Indeed, as Jimena explains, there is a tradition in Colombia dating back to the nineteenth century of lawyers and other members of the professional class turning to thinkers such as Jeremy Bentham and Jean-Baptiste Say for ideas about statecraft and political organization.
“What unites people like Ezequiel Rojas, a prominent political figure in nineteenth-century Colombia, and the technocrats of today is their pragmatism,” Jimena explains. “For them, the ultimate test of an idea is not whether it is right; it is whether it is useful, whether it can help them develop better economic policies.”
According to Jimena, the story of today’s technocrats—among them are José Antonio Ocampo (the present Finance Minister) and Alejandro Gaviria (the present Education Minister)—is one of identity. Many people regard them as “neoliberals”—a dirty word in Latin America. But the technocrats see their mission not as one of promoting markets but as one of stabilizing the economy. In that, they have been successful: Colombia has had the most stable economy in the region in recent decades.

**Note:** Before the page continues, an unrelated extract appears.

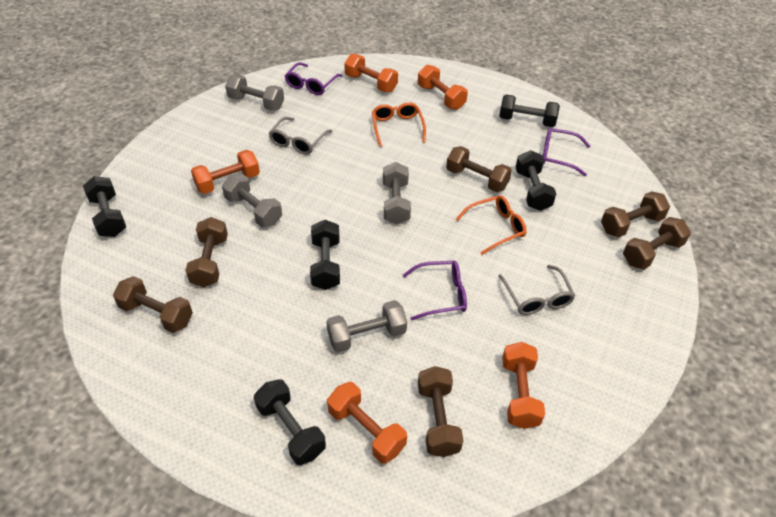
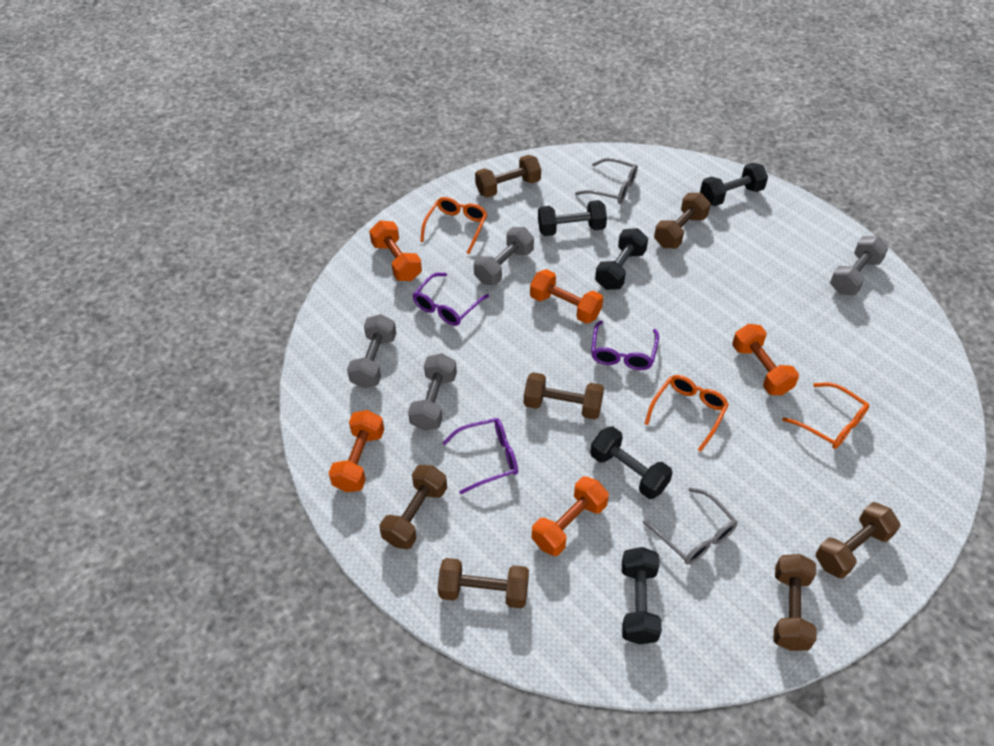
brown dumbbell: 6 -> 7
orange glasses: 2 -> 3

During her time at Duke, Jimena has become excited by the rich archives, held in the Rubenstein Library, of the History of Economics Society and the society’s journal, the Journal of the History of Economic Thought, of which Jimena is a coeditor.
“With the fiftieth anniversary of the society coming in 2024, now seems a good time to tell the history of the society and the journal, along with the field in general and its potential future,” Jimena says.
Jimena, who describes Bogotá as a “rainy, gray” city, has come to appreciate the sunny weather in Durham, as well as all the amount of space everywhere. “Here, it’s been easy to focus on my work and to draw a lot of energy from the other visiting scholars, Friday guest speakers, and the faculty.”
Jimena will return to Bogotá later this fall.